Bitcoin prépare un testnet plus strict

Un brouillon de BIP propose testnet5 pour sortir Bitcoin des instabilités créées par la règle des vingt minutes de testnet4.

Un projet de BIP publié dans le dépôt officiel des Bitcoin Improvement Proposals propose de remplacer testnet4 par un nouveau réseau, testnet5. Le fait central est précis : la proposition, ouverte le 10 juin 2026 par Fabian Jahr et coécrite avec Pol Espinasa, retire l’exception de difficulté qui permettait de miner des blocs de test à difficulté minimale après vingt minutes sans bloc. Les auteurs estiment que cette règle, conçue pour garder le réseau accessible aux tests, est désormais exploitée de façon persistante et rend testnet4 trop instable.

Un testnet Bitcoin sert aux développeurs, aux portefeuilles, aux services de paiement et aux chercheurs à essayer du code sans risquer de vrais bitcoins. Sa valeur dépend donc moins de son prix, nul par construction, que de sa fiabilité. Si la chaîne réorganise souvent ses derniers blocs, si des tempêtes de blocs saturent les nœuds, ou si les pièces de test deviennent difficiles à obtenir, le réseau cesse d’être un banc d’essai honnête. Testnet4 avait déjà été créé pour corriger des abus de testnet3, mais son compromis principal, la règle dite des vingt minutes, a laissé une surface de manipulation.

Le brouillon de testnet5 choisit une solution plus stricte : rapprocher le comportement du testnet de celui du réseau principal. Concrètement, testnet5 suivrait les mêmes règles de consensus que mainnet, avec deux écarts explicites.
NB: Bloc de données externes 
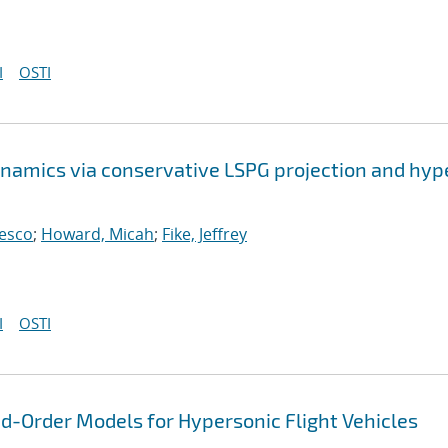
I
OSTI
namics via conservative LSPG projection and hyp
cesco
;
Howard, Micah
;
Fike, Jeffrey
I
OSTI
-Order Models for Hypersonic Flight Vehicles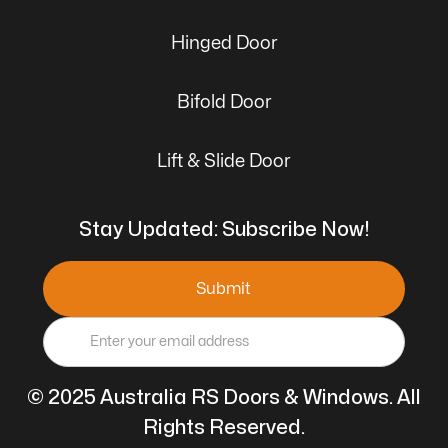
Hinged Door
Bifold Door
Lift & Slide Door
Stay Updated: Subscribe Now!
© 2025 Australia RS Doors & Windows. All
Rights Reserved.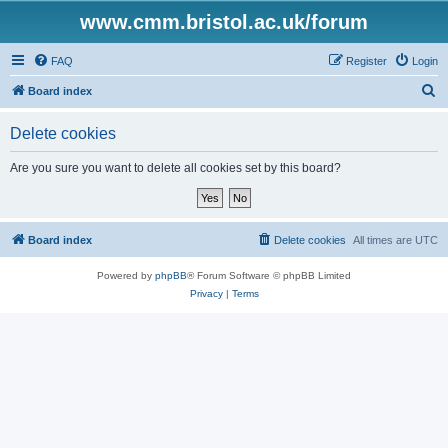
www.cmm.bristol.ac.uk/forum
FAQ
Register
Login
S
Board index
e
Delete cookies
a
r
Are you sure you want to delete all cookies set by this board?
c
h
Board index
Delete cookies
All times are
UTC
Powered by
phpBB
® Forum Software © phpBB Limited
Privacy
|
Terms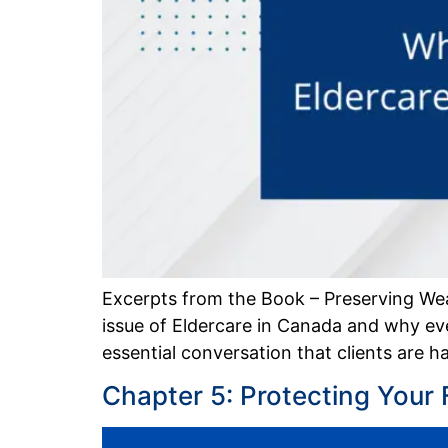
Excerpts from the Book – Preserving We
issue of Eldercare in Canada and why ever
essential conversation that clients are 
Chapter 5: Protecting Your 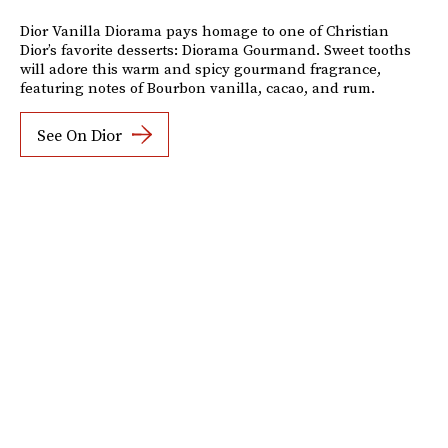
Dior Vanilla Diorama pays homage to one of Christian
Dior’s favorite desserts: Diorama Gourmand. Sweet tooths
will adore this warm and spicy gourmand fragrance,
featuring notes of Bourbon vanilla, cacao, and rum.
See On Dior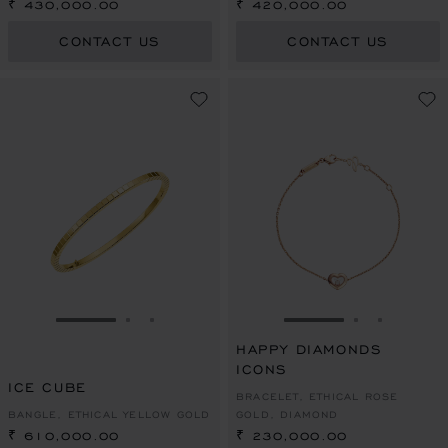
PEARL
₹ 430,000.00
₹ 420,000.00
CONTACT US
CONTACT US
GO TO SLIDE 1
GO TO SLIDE 2
GO TO SLIDE 3
GO TO SLIDE 1
GO TO SLI
GO TO S
HAPPY DIAMONDS
ICONS
ICE CUBE
BRACELET, ETHICAL ROSE
BANGLE, ETHICAL YELLOW GOLD
GOLD, DIAMOND
₹ 610,000.00
₹ 230,000.00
D’abord, BIP54, le « consensus cleanup », serait actif dès le bloc 1. Ce paquet de règles vise notamment à bloquer l’attaque timewarp, à réduire certains pires cas de validation et à limiter des faiblesses historiques liées aux arbres de Merkle, une structure qui résume les transactions d’un bloc. Ensuite, la difficulté minimale serait relevée, avec un objectif de preuve de travail maximal encodé par 0x1a0fffff, soit une difficulté minimale d’environ un million.

Ce choix a un coût : il réduit l’intérêt du minage CPU occasionnel sur testnet, qui faisait partie des raisons initiales de l’exception. Les auteurs assument ce déplacement. Leur argument est que toute exception prévisible peut être exploitée par un acteur motivé, tandis qu’un testnet utile doit surtout reproduire les contraintes que les logiciels rencontreront sur Bitcoin. Pour les équipes qui maintiennent des nœuds, des bibliothèques ou des wallets, le signal est pratique : si la proposition avance, il faudra ajouter des paramètres réseau, un nouveau bloc de genèse, un port P2P par défaut et une logique de consensus compatible avec BIP54 dès le départ. Ce n’est pas une mise à jour monétaire, mais une remise en état de l’atelier où Bitcoin teste ses futures pièces.